= End of an innings =

Concept in the sport of cricket

In cricket, a team's innings ends in one of the following ways. In cases 1 and 2, the team are said to be all out, because they do not have two players available to bat.

1. All but one of the batsmen are out.
2. The batting side only has one not-out batsman who is still able to bat (the others are incapacitated through injury, illness or absence; see retirement).
3. The team batting last scores the required number of runs to win.
4. The game runs out of time for either side to win, and so finishes as a draw.
5. The set number of overs (sets of 6 deliveries) have been bowled (in limited overs cricket).
6. The team's captain declares the innings closed.
7. The Match Referee decides that one team has forfeited the game.

Law 13 covers the end of the innings.

==Taking wickets==
When the bowling team has dismissed all but one of the batsmen the innings is said to be over. The batting team is said to be 'all out' or 'bowled out'.

For example, in most games, each side has 11 players, so 10 wickets need to be taken to bowl a side out.

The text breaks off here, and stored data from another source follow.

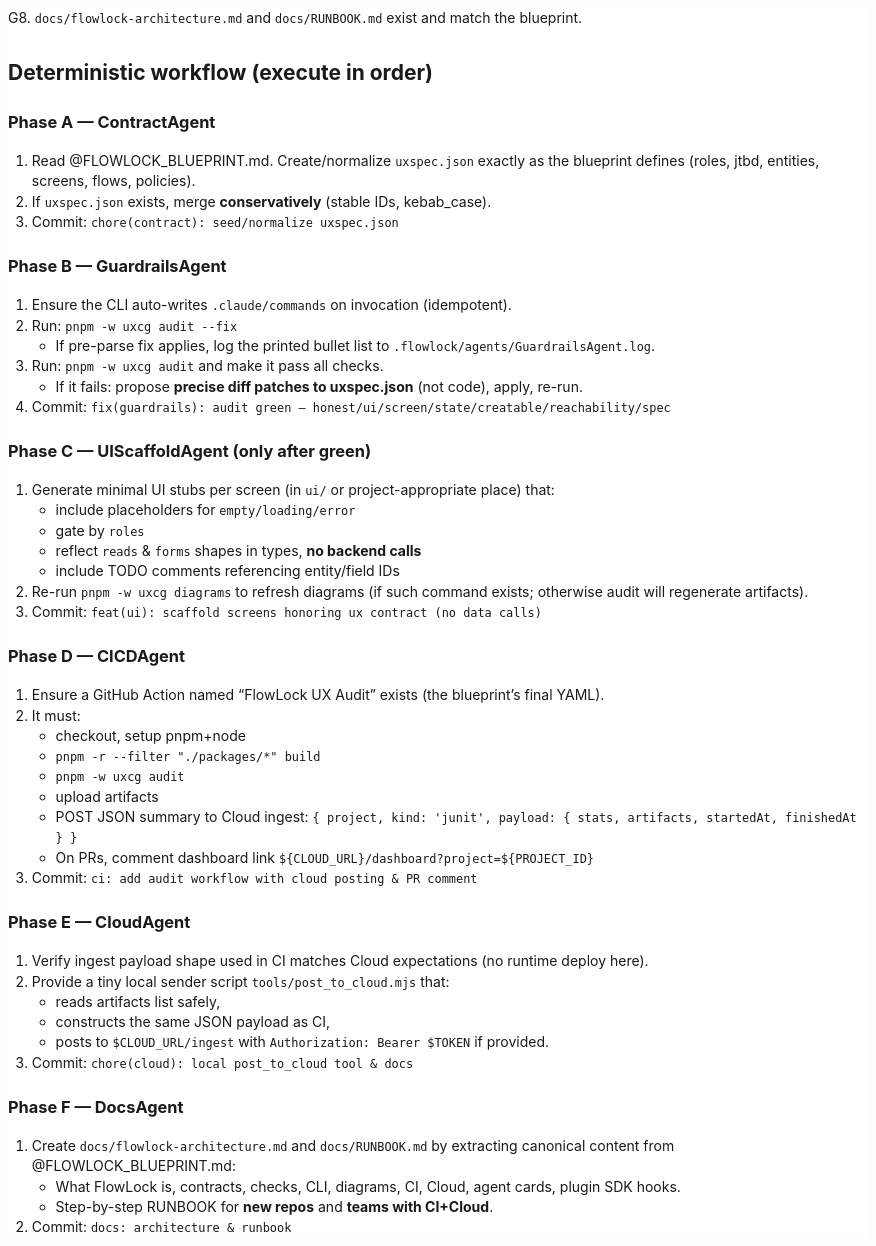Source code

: G8. `docs/flowlock-architecture.md` and `docs/RUNBOOK.md` exist and match the blueprint.

## Deterministic workflow (execute in order)

### Phase A — ContractAgent
1. Read @FLOWLOCK_BLUEPRINT.md. Create/normalize `uxspec.json` exactly as the blueprint defines (roles, jtbd, entities, screens, flows, policies).
2. If `uxspec.json` exists, merge **conservatively** (stable IDs, kebab_case).
3. Commit: `chore(contract): seed/normalize uxspec.json`

### Phase B — GuardrailsAgent
1. Ensure the CLI auto-writes `.claude/commands` on invocation (idempotent).
2. Run: `pnpm -w uxcg audit --fix`
   - If pre-parse fix applies, log the printed bullet list to `.flowlock/agents/GuardrailsAgent.log`.
3. Run: `pnpm -w uxcg audit` and make it pass all checks.
   - If it fails: propose **precise diff patches to uxspec.json** (not code), apply, re-run.
4. Commit: `fix(guardrails): audit green — honest/ui/screen/state/creatable/reachability/spec`

### Phase C — UIScaffoldAgent (only after green)
1. Generate minimal UI stubs per screen (in `ui/` or project-appropriate place) that:
   - include placeholders for `empty/loading/error`
   - gate by `roles`
   - reflect `reads` & `forms` shapes in types, **no backend calls**
   - include TODO comments referencing entity/field IDs
2. Re-run `pnpm -w uxcg diagrams` to refresh diagrams (if such command exists; otherwise audit will regenerate artifacts).
3. Commit: `feat(ui): scaffold screens honoring ux contract (no data calls)`

### Phase D — CICDAgent
1. Ensure a GitHub Action named “FlowLock UX Audit” exists (the blueprint’s final YAML).
2. It must:
   - checkout, setup pnpm+node
   - `pnpm -r --filter "./packages/*" build`
   - `pnpm -w uxcg audit`
   - upload artifacts
   - POST JSON summary to Cloud ingest:
     `{ project, kind: 'junit', payload: { stats, artifacts, startedAt, finishedAt } }`
   - On PRs, comment dashboard link `${CLOUD_URL}/dashboard?project=${PROJECT_ID}`
3. Commit: `ci: add audit workflow with cloud posting & PR comment`

### Phase E — CloudAgent
1. Verify ingest payload shape used in CI matches Cloud expectations (no runtime deploy here).
2. Provide a tiny local sender script `tools/post_to_cloud.mjs` that:
   - reads artifacts list safely,
   - constructs the same JSON payload as CI,
   - posts to `$CLOUD_URL/ingest` with `Authorization: Bearer $TOKEN` if provided.
3. Commit: `chore(cloud): local post_to_cloud tool & docs`

### Phase F — DocsAgent
1. Create `docs/flowlock-architecture.md` and `docs/RUNBOOK.md` by extracting canonical content from @FLOWLOCK_BLUEPRINT.md:
   - What FlowLock is, contracts, checks, CLI, diagrams, CI, Cloud, agent cards, plugin SDK hooks.
   - Step-by-step RUNBOOK for **new repos** and **teams with CI+Cloud**.
2. Commit: `docs: architecture & runbook`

There is an exception to this rule if one or more batsmen are injured and/or ill and cannot bat. In such cases, when only one batsman remains not out and capable of batting, the innings is over.

In the case of a Super Over innings, only two batsmen must be dismissed for the innings to be over.

==Overs bowled==
In some games, each team is allocated a set number of overs and its innings is closed once they have been bowled (subject to the innings not ending by another method beforehand).

A restriction can be imposed in a one-innings game, or in the first innings of a two innings game.

Where such a restriction is imposed in a one-innings game, it is said to be a limited overs match. An example of this is an ODI match, where each team can bat for only 50 consecutive overs. Once the 50 overs are up, and the team has not been bowled out, the innings is closed. If rain intervenes so that all the allocated overs cannot be bowled in the time available for the game, the overs restriction may be modified so that the game may be completed in the time that remains.

==Declaration==

If the captain of the batting team feels that his team has amassed a sufficiently large score, he, or the batsmen at the crease deputising for him, may end his team's innings voluntarily by declaring. This option does not apply to limited overs matches. Declarations allow the declaring side to use all the remaining time to attempt to gain the wickets necessary for victory. The strategic consideration is to gamble a certain draw for a possible victory, while risking defeat if the target is achieved by the incoming batting side.

==Achieving the target==
If one team has completed all of their scheduled innings, while the other team has not, then the initial team is said to have set a "target", which is the number of runs they have scored plus one, that the other team must "chase". If the chasing team manages to achieve the target, their innings is ended and they win. In rain-affected matches in which the Duckworth-Lewis method applies, the target to be reached may be less than the actual target set by the first batting side. In a two-innings match where the follow-on has been enforced, the initial batting team may have to chase the target set by the other team.

==Forfeiture==

In the event of the match being disrupted by unruly fans of the host team, the Match Referee may cede the match to the visiting team, if they are in a vantage position.